Wie die Ukraine ist auch Moldau teilweise von russischen Truppen besetzt: Seit 1992 wird der abtrünnige Landesteil Transnistrien von Separatisten kontrolliert, 1500 russische Soldaten sind dort stationiert.
Bosnien: Signal an den Westbalkan
Über den Umgang mit Bosnien-Herzegowina wurde hart gerungen, denn die Kommission hatte in dem Land zuletzt eher Rückschritte festgestellt. Bosnien sei noch nicht bereit für Beitrittsverhandlungen, so lautete nach Informationen des Handelsblatts die Einschätzung auf Fachebene der Behörde.
In dem Erweiterungsbericht spricht die Kommission daher noch keine Empfehlung für Beitrittsverhandlungen aus, sondern stellt diese nur in Aussicht. Sie begrüßt die Reformvorschritte, die die bosnische Regierung in diesem Jahr gemacht hat. Explizit erwähnt sie Strategien gegen organisiertes Verbrechen, Geldwäsche und Terror. Auch das Justizsystem sei verbessert worden.
Allerdings weist sie auch auf „negative Entwicklungen“ in der Republika Srpska hin. Die mehrheitlich von Serben bewohnte Region, die rund die Hälfte des bosnischen Staatsgebiets ausmacht, erkennt wichtige gesamtstaatliche Institutionen wie das Verf assungsgericht nicht an. Die Reformauflagen seien deshalb noch nicht ausreichend erfüllt, heißt es in dem Bericht.

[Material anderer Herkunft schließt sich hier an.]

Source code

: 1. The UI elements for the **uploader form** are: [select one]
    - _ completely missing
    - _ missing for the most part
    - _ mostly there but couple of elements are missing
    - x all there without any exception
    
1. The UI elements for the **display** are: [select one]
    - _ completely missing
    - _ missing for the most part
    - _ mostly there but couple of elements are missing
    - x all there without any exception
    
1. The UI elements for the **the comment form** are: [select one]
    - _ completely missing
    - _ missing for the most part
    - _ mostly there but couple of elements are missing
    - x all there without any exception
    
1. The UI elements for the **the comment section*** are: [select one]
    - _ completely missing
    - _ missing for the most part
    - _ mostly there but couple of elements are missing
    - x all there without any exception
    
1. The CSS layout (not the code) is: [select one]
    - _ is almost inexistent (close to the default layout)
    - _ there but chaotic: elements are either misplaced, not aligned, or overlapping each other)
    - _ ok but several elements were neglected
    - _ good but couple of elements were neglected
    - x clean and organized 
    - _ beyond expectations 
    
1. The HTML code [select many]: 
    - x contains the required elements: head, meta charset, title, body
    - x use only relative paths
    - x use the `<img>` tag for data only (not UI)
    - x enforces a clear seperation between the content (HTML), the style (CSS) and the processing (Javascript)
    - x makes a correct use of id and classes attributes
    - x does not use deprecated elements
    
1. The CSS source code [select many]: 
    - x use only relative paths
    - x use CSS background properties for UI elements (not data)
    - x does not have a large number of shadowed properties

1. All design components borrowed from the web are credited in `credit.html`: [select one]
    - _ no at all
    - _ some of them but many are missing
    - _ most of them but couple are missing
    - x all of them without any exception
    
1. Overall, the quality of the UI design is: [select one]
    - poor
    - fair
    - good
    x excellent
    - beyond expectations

Die Kommission wollte dennoch ein positives Signal an die Bevölkerung auf dem Westbalkan senden. Deshalb fand sie die Kompromissformulierung, dass man Beitrittsverhandlungen aufnehmen werde, sobald es weitere Reformfortschritte gebe. Das hat vor allem einen politischen Grund: Wenn die EU eine Empfehlung für Ukraine und Moldau ausspricht, muss es auch eine Geste Richtung Westbalkan geben, so das Kalkül.
Insgesamt gibt es acht EU-Beitrittskandidaten: Neben der Ukraine, Moldau und Bosnien-Herzegowina sind dies Albanien, Nordmazedonien, Serbien, Montenegro und die Türkei. Noch keinen offiziellen Kandidatenstatus haben die Bewerberländer Kosovo und Georgien.
Beitrittsverhandlungen laufen bisher mit der Türkei (seit 2005), Montenegro (seit 2012) und Serbien (seit 2014). Die Gespräche mit der Türkei sind jedoch wegen der autoritären Entwicklung unter Präsident Recep Tayyip Erdogan ausgesetzt, auch die Verhandlungen mit Serbien stocken seit Jahren. Der aktuelle Favorit, das 28. EU-Land zu werden, ist Montenegro.